Ma mère (1) : contexte
Je reprends les mots de mon père : ma mère « tire ses dernières cartouches » en ce moment. Avant le 21 avril et malgré mes avertissements, il n’avait pas réellement conscience de l’état réel de ma mère, d’où le choc violent qu’il a eu en apprenant la dégradation brutale de son état. Les premiers jours du retour de ma mère à l’EHPAD, il pensait que ça irait et en effet, il y avait une forme d’espoir. Mais la situation s’est de nouveau dégradée. Lundi, un des médecins lui a clairement dit qu’il fallait penser à contacter les pompes funèbres (j’ignore la façon dont cela a été formulé). Il a donc très bien compris, c’est clair. Et il est effectivement allé à la boutique des pompes funèbres le lendemain avec mon oncle.
Ma tante qui a pourtant vu ma mère à plusieurs reprises ces derniers temps (la dernière fois samedi à l’hôpital) est complètement affolée à l’idée de voir mourir sa sœur. Cela se comprend parfaitement, mais je pense qu’en général, elle ne réalise les choses qu’avec un temps de retard. Par exemple, elle n’a compris que tardivement les problèmes cognitifs de ma mère. Elle l’avait d’ailleurs appris à ses dépens lorsqu’à l’occasion d’un repas de fin d’année, ma tante avait dit à ma mère, de manière anodine, qu’elle ferait bien d’aller se promener dans la rue (peu fréquentée) pour faire un peu d’exercice. Elle lui avait répondu un violent « tu me fais chier » qui avait clos toute discussion. Ma mère n’avait absolument pas pour habitude d’avoir de tels propos (ni aucune autre forme de grossièreté), en particulier avec sa sœur. Il était néanmoins déjà arrivé qu’elle prononce de tels mots, quand elle allait encore bien, mais pas avec une telle violence et quand je la poussais au bout du bout (pas par méchanceté mais par jeu, d’autant que c’est quelque chose que j’avais appris à faire depuis mon adolescence – le côté « rebelle » de mon âge ingrat). Je dois dire qu’un peu plus tard, le fait de pousser à bout ma mère se faisait parfois en stéréo quand mon père s’y mettait de son côté. Je précise que cela n’était que superficiel et c’était oublié immédiatement. Cependant, bien plus tard, au fur et à mesure que les problèmes cognitifs sont arrivés, elle s’est mise à nous dire cela de manière de plus en plus fréquente et avec une forme de violence, au départ parce qu’on lui demandait des choses assez normales et logiques (qui demandait un effort, même faible) et ensuite parce qu’on l’empêchait de faire quelque chose qui n’était pas bon pour elle (comme aller se coucher à tout moment de la journée – les médecins demandaient d’y être attentif) ou encore au milieu d’une conversation qui ne la concernait même pas.

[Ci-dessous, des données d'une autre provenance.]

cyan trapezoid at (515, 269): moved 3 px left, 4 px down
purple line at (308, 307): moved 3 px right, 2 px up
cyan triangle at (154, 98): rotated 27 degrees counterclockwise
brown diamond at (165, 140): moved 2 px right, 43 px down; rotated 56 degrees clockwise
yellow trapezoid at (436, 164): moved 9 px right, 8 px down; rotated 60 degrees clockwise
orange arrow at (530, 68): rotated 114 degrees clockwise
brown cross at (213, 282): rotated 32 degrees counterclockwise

Quand on ne vit pas au quotidien avec une personne, on ne se rend pas compte du véritable état cognitif dans lequel elle se trouve. Lors de la première opération du genou de mon père au printemps / été 2018, je n’avais moi-même pas pleinement conscience de l’état réel de la situation, mais je l’ai compris grâce à mon autre tante (la sœur de mon père) qui avait passé un temps à la maison, par les mots « démence vasculaire » écrits pas son médecin traitant pour constituer le premier dossier d’aide du Département, puis par moi-même, à l’occasion d’un week-end prolongé. En sa présence, ma mère arrivait à donner le change en se servant de mon père comme une béquille… mais en son absence, cela ne fonctionnait plus. En revanche, la sœur de ma mère, qui avait pourtant passé plusieurs semaines à la maison presque en continu, n’avait pas du tout compris l’ampleur du problème, qui restait pourtant encore gérable à l’époque. Le « tu me fais chier » avait donc, l’année suivante, fait l’effet d’un coup de tonnerre.